How electric scooters are changing the traffic rules
From an environmental point of view, electric scooters have much to recommend them: when people use them, it often means they are not driving cars. That means less pollution, and less traffic on the roads. But the spread of app-rented e-scooters, zipping effortlessly through congested streets, has created a whole new set of issues for authorities. As scooter-related accidents surge, and as abandoned scooters scatter the pavements, how do you regulate these newcomers to the transport sector?
This is the challenge cities across Europe are facing as newly-minted scooter companies add to the traffic mix, mingling with cars, trucks, bikes, and even pedestrians.
In cities such as Madrid, Paris, Berlin, Zurich and Brussels, start-ups like Lime, Bird, Bolt, Wind and Flash have been arriving with trucks of scooters, and simply dumping them on pavements. Users simply find, rent and unlock them with a smartphone app. When they are finished, they just leave them, well…, wherever they want. Scooters now litter public places, often blocking pavements.
That’s not to mention the accidents from people riding them, often colliding with pedestrians: they are now adding to the road fatality statistics. There have been the 200 accidents that have occurred in Vienna alone since the introduction of the e-scooter there last October. Tarek Al-Wazir, the Transport Minister for the German state of Hessen, from the Green party, has called them “a stimulus programme for the nation’s accident and emergency surgeons”.
City authorities are struggling
For some cities, this is a repeat of the process they went through last year, when dockless smartphone rental bikes, like China’s O-Bike and Gobee, arrived en masse. They were similarly scattered aimlessly across the streets. But the scooter roll-out is far bigger, as their ease of use makes them much more popular: there is no sweat-inducing pedalling with battery-powered scooters.

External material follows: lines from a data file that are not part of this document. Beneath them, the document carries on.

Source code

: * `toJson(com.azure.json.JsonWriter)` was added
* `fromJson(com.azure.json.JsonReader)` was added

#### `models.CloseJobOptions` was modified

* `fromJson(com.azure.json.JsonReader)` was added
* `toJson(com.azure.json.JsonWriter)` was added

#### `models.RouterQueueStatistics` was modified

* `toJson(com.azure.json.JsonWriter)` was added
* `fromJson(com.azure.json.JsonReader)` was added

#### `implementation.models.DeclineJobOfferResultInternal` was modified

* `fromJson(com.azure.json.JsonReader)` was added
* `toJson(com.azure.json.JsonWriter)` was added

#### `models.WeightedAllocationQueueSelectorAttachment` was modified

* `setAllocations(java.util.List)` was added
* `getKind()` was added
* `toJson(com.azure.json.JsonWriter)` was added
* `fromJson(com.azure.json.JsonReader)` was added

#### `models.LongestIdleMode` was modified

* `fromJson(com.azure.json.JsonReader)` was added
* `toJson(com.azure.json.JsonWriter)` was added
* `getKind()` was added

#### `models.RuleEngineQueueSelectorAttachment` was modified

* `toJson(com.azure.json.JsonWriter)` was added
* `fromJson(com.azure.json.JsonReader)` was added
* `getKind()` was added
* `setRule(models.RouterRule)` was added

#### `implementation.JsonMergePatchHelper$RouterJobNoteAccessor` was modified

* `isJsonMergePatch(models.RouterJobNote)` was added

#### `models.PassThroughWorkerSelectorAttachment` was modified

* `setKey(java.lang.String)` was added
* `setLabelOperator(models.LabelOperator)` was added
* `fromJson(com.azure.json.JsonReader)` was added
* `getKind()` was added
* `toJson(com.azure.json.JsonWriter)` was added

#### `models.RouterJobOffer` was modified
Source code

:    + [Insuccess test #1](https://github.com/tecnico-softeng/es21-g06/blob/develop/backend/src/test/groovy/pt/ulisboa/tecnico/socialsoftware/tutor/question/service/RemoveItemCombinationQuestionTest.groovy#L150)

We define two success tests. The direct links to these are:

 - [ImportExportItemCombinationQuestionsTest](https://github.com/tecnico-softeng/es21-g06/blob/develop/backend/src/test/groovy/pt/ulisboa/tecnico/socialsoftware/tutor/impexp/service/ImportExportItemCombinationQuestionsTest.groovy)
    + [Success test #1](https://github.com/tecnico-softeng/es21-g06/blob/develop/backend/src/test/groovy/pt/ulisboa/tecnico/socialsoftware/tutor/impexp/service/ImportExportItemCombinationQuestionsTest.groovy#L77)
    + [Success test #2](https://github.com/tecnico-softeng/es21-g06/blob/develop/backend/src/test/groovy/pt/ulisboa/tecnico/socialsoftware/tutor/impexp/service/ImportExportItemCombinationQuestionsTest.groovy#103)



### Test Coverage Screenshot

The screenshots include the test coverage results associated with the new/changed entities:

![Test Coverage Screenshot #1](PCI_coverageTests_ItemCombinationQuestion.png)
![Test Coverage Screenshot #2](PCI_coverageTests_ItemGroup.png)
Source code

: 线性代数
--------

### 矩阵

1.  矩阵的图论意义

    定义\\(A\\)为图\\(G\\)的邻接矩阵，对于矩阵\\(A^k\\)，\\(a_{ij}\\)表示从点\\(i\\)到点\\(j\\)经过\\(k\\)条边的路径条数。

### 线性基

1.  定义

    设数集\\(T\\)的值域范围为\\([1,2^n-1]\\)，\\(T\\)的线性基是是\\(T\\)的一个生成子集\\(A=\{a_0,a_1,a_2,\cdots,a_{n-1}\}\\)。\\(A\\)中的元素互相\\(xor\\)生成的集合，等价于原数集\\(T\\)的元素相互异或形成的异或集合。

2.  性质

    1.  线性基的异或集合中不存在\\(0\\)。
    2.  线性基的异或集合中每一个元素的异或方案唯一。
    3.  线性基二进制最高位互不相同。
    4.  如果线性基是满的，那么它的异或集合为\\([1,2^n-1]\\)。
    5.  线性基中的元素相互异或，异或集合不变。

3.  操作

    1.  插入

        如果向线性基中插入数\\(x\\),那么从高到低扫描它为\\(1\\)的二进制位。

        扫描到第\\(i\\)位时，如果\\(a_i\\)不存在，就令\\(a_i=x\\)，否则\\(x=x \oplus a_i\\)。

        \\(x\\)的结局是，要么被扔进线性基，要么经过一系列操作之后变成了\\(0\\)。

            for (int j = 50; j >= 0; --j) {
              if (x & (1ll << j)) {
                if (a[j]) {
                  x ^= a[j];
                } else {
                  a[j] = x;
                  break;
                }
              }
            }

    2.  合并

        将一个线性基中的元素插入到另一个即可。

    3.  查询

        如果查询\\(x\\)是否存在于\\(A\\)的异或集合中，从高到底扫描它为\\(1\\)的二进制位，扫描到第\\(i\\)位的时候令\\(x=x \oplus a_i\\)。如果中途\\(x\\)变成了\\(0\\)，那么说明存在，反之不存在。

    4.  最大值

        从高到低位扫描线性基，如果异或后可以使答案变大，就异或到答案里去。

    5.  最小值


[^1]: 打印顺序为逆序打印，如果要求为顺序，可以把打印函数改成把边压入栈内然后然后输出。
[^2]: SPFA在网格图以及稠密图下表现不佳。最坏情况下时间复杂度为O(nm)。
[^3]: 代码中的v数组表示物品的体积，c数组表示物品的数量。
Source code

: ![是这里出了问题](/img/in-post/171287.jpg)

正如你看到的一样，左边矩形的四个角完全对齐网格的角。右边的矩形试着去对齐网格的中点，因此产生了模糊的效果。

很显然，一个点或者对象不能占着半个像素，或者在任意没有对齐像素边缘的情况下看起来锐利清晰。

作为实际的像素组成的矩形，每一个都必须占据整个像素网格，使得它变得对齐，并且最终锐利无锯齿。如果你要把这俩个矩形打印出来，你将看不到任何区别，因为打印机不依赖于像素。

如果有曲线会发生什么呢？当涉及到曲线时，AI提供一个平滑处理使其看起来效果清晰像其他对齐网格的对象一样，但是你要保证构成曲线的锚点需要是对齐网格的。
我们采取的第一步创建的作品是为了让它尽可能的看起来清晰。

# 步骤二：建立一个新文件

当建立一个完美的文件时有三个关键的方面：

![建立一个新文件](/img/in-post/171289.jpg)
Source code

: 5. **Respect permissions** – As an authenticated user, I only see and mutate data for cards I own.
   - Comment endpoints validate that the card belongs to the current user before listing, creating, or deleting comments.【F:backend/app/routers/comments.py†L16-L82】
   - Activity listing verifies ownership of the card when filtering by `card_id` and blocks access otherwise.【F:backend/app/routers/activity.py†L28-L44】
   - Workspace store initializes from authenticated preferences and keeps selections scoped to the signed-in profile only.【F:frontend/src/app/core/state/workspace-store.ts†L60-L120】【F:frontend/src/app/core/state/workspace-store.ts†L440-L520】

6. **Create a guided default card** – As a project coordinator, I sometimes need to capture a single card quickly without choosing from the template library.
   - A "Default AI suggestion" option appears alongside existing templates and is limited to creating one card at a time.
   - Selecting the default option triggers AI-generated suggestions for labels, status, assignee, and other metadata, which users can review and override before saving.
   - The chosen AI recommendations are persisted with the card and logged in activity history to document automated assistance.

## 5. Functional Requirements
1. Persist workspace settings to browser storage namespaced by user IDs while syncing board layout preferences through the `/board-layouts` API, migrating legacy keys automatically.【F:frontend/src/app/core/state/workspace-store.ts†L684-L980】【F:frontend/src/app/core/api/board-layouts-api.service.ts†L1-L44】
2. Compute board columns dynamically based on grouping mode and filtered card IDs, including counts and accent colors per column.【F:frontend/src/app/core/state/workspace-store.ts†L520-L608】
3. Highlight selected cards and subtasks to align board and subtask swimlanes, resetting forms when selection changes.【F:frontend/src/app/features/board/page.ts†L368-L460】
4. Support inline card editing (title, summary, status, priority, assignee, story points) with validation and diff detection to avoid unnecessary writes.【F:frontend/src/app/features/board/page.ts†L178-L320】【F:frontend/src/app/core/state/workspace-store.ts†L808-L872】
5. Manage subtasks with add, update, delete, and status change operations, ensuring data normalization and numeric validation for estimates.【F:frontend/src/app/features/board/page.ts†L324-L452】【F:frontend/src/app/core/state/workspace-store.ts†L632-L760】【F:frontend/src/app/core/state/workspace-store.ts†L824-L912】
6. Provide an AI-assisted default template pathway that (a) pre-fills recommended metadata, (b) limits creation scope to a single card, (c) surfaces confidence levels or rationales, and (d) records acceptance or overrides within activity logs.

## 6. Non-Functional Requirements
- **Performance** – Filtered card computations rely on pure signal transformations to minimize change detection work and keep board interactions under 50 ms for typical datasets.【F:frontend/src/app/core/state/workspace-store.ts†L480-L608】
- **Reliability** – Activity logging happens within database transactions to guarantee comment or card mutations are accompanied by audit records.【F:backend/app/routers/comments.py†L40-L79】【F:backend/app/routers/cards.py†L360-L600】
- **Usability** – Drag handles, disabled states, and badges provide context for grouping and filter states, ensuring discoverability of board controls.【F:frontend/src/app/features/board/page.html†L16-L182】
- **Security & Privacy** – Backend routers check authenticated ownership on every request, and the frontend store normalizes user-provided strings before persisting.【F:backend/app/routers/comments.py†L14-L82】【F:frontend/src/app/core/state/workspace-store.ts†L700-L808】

City authorities are struggling to deal with the issue, but they are fighting back. Paris has told scooter companies to keep them off pavements or face a temporary ban. The city has already introduced fines for riding trottinettes electriques on the pavement to €135 and will slap €35 fines for users who cause an obstruction by parking on a pavement. Paris Mayor Anne Hidalgo has also demanded a 20km/an hour speed limit streets and 8km/h in pedestrian areas. Meanwhile, France’s Transport Minister Elisabeth Borne announced a nationwide ban on e-scooters on pavements from September.
Britain has been uniquely immune to scooters so far, thanks to its strict road regulations. The Road Traffic Act 1988 means they would have to be insured and number plated to be ridden on the roads, while the Highways Act 1835 means they cannot be used on pavements. But there are already moves to change these rules.
So, how can scooters be used safely and responsibly? A docking system would address the issue of discarded scooters blocking pavements – even if it requires planning permission, and purchases of expensive city centre land. Paris already plans to build 2,500 scooter parking areas. Lisbon now has enforcement officers around to clear scooters off pavements, imposing a “removal fee” for companies to retrieve them. Information campaigns would do a lot to help improve the quality scooter riding – and pedestrian awareness.
These measures will take time. But the lesson of the scooter roll-out is that transport is changing fast. Authorities need to be nimble and flexible to adapt to the new trends.